Simon Moos. « Lorsqu’on marche dans les rues de Jérusalem ou le long des faubourgs de Tel Aviv… »
Hier soir, attablé avec des amis dans une rue prisée de la jeunesse tel-avivienne, je fus soudain saisi par un mouvement de foule. Une marée humaine déferla, renversant verres et tables dans un fracas de panique. Je pris mes jambes à mon cou et trouvai refuge dans la cour intérieure d’un restaurant où des jeunes femmes perdaient connaissance. Dieu merci, il ne s’agissait que d’une fausse alerte. Nul ne sut dire ce qui avait déclenché cette panique. La société israélienne, à la fois traumatisée et résiliente, vit sous tension.
Pourtant, au milieu de la cohue, je fus frappé par une autre vision. Celle de civils qui, sans la moindre hésitation, dégainèrent leurs armes et coururent en sens inverse. Parmi eux, des hommes aux allures de bourgeois bohèmes, des barbus frêles, une femme en sandales de plage. Malgré les battements affolés de mon cœur, je ressentis une étrange impression de sécurité. Alors, je compris un peu mieux pourquoi tant de Juifs quittent la France pour Israël. Non parce qu’on y serait mieux protégé, il serait faux de le prétendre, mais parce qu’en Israël, le peuple a fait le choix de se défendre. Un peuple qui connaît l’ennemi, qui ne s’excuse pas d’exister, qui a élevé la solidarité au rang d’évidence.

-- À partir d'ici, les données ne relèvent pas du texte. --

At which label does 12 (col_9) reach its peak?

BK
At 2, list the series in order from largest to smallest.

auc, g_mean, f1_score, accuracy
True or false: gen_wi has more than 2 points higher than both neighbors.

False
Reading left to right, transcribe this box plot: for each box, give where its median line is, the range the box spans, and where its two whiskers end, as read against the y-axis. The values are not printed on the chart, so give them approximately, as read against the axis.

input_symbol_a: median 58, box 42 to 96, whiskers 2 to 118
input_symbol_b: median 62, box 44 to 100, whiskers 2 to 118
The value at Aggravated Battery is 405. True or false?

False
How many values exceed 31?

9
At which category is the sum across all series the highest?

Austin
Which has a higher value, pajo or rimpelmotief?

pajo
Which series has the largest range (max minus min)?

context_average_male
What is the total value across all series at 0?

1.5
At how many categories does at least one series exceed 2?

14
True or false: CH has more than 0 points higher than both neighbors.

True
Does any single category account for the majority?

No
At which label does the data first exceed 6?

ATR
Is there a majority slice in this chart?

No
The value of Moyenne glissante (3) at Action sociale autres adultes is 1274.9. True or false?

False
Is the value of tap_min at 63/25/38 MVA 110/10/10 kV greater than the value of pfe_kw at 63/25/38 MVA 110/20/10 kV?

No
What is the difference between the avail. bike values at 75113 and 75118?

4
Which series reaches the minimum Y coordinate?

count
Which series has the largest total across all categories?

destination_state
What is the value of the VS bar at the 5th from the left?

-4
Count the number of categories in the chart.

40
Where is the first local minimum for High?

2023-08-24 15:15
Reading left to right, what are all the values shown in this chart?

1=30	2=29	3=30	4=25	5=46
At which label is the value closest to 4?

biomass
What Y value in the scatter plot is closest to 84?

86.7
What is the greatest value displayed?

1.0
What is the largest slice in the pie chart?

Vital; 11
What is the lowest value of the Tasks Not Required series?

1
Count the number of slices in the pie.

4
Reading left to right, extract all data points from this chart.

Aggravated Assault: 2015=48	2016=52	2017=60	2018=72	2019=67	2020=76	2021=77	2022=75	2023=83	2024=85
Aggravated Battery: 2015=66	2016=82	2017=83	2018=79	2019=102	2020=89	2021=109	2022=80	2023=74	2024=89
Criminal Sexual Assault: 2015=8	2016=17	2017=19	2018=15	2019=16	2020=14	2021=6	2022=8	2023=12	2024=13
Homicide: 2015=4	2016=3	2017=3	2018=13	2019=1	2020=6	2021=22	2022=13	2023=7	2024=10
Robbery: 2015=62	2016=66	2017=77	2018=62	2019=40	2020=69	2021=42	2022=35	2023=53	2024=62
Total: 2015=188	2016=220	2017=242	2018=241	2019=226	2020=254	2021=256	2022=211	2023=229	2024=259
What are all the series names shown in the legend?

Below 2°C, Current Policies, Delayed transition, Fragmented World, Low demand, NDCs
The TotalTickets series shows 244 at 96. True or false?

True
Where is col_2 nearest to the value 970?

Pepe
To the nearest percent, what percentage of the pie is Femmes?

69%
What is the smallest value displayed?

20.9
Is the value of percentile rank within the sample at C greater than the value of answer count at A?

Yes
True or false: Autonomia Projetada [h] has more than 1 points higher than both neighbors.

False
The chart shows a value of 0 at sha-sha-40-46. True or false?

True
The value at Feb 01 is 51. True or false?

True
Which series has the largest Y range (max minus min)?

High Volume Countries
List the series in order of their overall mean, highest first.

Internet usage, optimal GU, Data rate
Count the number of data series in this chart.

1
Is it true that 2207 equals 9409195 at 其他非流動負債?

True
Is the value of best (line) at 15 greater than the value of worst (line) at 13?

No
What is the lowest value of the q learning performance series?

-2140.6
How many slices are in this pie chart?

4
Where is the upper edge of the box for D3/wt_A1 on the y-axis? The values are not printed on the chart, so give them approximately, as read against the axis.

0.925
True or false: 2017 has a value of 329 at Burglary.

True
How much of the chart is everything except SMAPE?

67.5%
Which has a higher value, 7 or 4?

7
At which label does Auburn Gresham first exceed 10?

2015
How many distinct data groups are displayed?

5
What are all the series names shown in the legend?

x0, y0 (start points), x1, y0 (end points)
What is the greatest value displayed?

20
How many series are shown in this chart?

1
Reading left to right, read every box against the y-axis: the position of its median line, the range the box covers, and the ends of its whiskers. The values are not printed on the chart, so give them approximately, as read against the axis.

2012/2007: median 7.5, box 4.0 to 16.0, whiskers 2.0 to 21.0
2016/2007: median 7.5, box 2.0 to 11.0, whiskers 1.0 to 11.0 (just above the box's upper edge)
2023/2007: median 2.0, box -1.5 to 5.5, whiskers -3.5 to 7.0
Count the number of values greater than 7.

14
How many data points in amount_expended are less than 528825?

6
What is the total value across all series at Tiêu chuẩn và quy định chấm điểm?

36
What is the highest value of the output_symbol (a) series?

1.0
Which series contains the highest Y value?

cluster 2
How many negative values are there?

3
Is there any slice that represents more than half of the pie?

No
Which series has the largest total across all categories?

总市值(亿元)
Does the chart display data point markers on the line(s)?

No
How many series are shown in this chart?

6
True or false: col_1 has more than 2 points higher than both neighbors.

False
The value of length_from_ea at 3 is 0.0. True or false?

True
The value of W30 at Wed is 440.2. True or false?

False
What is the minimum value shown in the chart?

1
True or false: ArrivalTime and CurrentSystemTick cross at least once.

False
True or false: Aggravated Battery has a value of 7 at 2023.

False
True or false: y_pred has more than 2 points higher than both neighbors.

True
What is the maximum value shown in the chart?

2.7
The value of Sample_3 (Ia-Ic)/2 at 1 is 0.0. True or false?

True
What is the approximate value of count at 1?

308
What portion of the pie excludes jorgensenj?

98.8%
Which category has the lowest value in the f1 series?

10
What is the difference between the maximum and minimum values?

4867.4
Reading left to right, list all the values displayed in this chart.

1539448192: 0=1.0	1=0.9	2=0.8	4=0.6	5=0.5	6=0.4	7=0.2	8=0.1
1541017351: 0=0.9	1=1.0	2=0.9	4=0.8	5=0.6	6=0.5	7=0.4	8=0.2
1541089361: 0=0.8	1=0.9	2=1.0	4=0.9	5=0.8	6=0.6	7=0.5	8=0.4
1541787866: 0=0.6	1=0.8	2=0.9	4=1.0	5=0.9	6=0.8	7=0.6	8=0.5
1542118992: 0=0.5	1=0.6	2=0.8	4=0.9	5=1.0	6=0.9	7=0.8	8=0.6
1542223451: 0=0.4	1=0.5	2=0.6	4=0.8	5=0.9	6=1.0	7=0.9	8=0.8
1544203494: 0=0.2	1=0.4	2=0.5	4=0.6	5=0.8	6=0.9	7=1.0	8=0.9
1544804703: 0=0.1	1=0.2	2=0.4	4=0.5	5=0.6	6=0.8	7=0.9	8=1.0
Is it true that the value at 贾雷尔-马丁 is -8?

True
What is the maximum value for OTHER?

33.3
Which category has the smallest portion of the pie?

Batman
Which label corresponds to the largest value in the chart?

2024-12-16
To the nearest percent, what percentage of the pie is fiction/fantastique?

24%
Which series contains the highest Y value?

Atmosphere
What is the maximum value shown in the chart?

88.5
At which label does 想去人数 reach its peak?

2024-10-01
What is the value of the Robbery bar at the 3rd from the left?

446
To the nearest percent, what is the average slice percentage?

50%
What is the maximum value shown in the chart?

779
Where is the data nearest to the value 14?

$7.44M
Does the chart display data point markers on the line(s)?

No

Je suis français jusqu’à la moelle. Mon pays coule dans mes veines. Mes ancêtres sont tombés pour la France et je remercie le ciel de m’avoir fait fils de ce grand peuple. Je ne ressens aucun malaise identitaire. Je porte l’héritage de plusieurs siècles d’histoire juive en France, une histoire de bonheurs et de drames. Et c’est par amour de mon pays que je lui souhaite de retrouver ce que j’admire tant en cette autre part de moi que l’on appelle Israël.
Car lorsque l’on marche dans les rues de Jérusalem, lorsque l’on flâne le long des faubourgs de Tel Aviv et que, entre deux gestes d’affection échangés par de parfaits inconnus, on croise un soldat que des passants félicitent, on retrouve un parfum de France oubliée. On redécouvre l’âme d’une nation qui se sait telle et qui avance, vaille que vaille, vers l’avenir. Une résilience faite peuple, une solidarité devenue naturelle, un patriotisme évident.
Oui, je rêve d’une France redevenue nation.